Particolare rilievo nel rapporto di lavoro riveste, inoltre, il presupposto di legittimazione costituito dal perseguimento di “un legittimo interesse nei casi individuati dal Garante sulla base dei principi sanciti dalla legge”. Ed infatti, sulla base del bilanciamento degli interessi in conflitto, il Garante ha ritenuto che tale presupposto può realizzarsi anche nelle ipotesi in cui il trattamento di dati personali sia diretto a soddisfare “esigenze organizzative e produttive” del datore di lavoro.

Il consenso del lavoratore interessato costituisce, quindi, il principale presupposto di legittimazione del trattamento soltanto quando questo abbia ad oggetto “i dati che possono per loro natura ledere le libertà fondamentali o la vita privata”, cioè soltanto quando si tratti del trattamento dei cd. “dati sensibili”, quali sono i “dati personali idonei a rivelare l’origine razziale ed etnica, le convinzioni religiose, filosofiche o di altro genere, le opinioni politiche, l’adesione a partiti, sindacati, associazioni od organizzazioni a carattere religioso, filosofico, politico o sindacale, nonché i dati personali idonei a rivelare lo stato di salute e la vita sessuale”.

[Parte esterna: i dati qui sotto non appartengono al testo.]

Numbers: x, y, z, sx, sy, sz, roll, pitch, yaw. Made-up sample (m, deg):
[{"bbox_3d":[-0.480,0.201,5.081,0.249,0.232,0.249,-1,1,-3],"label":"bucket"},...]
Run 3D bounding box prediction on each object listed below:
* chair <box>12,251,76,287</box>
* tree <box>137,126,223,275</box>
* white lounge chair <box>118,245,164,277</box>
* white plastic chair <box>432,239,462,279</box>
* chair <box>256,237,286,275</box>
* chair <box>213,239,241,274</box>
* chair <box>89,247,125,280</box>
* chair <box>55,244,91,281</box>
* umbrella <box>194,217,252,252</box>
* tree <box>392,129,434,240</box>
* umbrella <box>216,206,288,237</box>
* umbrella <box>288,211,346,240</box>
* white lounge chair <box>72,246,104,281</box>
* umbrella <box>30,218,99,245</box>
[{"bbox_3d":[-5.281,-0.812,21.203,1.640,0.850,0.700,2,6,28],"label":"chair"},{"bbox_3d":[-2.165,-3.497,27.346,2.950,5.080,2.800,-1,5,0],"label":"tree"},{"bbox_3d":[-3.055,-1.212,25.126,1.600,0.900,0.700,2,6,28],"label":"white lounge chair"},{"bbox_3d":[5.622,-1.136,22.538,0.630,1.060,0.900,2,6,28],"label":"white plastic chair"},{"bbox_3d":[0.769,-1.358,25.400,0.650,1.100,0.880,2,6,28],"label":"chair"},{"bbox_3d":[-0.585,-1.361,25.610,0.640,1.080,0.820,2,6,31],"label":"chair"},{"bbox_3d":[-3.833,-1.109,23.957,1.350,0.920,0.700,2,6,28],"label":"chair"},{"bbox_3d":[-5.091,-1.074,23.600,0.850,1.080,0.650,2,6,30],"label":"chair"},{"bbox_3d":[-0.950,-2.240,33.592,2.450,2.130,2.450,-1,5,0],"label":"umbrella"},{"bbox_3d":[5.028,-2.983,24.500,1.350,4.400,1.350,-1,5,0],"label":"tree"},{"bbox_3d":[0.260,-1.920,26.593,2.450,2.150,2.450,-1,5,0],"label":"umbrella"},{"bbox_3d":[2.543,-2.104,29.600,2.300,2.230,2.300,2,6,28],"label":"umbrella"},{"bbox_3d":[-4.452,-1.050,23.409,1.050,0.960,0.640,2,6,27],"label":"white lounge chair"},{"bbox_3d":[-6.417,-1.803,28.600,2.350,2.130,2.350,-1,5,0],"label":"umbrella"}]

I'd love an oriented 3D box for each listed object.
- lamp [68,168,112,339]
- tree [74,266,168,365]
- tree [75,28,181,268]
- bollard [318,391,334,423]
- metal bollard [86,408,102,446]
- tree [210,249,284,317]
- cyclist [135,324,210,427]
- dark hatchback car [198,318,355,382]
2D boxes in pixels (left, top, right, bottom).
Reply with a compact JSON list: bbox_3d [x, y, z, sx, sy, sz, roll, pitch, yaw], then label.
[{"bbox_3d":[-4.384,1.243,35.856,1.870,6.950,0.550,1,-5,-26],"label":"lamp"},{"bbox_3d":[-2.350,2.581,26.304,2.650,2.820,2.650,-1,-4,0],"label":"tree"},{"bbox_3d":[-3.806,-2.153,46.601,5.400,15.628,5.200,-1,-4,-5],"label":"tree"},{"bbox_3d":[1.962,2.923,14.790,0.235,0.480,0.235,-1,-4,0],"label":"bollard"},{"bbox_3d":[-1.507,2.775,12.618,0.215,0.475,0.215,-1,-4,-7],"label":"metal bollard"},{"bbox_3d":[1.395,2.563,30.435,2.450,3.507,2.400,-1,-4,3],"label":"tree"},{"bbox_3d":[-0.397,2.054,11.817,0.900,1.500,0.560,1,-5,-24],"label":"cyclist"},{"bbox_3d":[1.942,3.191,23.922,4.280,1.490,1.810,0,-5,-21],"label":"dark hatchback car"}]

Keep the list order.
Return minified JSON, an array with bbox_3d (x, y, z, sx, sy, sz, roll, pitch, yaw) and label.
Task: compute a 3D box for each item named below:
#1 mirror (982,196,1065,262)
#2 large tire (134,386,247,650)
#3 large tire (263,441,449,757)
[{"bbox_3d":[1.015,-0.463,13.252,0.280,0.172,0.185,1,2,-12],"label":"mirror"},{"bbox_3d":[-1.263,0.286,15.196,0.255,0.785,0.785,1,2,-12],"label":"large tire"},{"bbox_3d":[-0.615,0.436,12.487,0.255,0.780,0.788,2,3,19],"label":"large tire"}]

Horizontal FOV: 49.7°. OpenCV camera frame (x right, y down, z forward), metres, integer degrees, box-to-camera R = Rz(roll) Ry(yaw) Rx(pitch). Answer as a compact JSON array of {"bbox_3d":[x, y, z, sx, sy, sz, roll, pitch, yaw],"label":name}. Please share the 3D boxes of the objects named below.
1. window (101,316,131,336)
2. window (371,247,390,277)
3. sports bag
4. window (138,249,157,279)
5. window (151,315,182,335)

Il trattamento di tali dati viene, infatti, circondato da particolari cautele poiché presenta oggettivamente una spiccata potenzialità lesiva per il soggetto interessato, trattandosi di informazioni che attengono alla sfera più intima della persona. Ciò nonostante, avendo ancora riguardo alle specifiche esigenze connesse con il rapporto di lavoro, la disciplina comunitaria ha espressamente previsto che anche il trattamento dei dati sensibili, in particolari ipotesi, possa essere legittimato pur in assenza del consenso del lavoratore.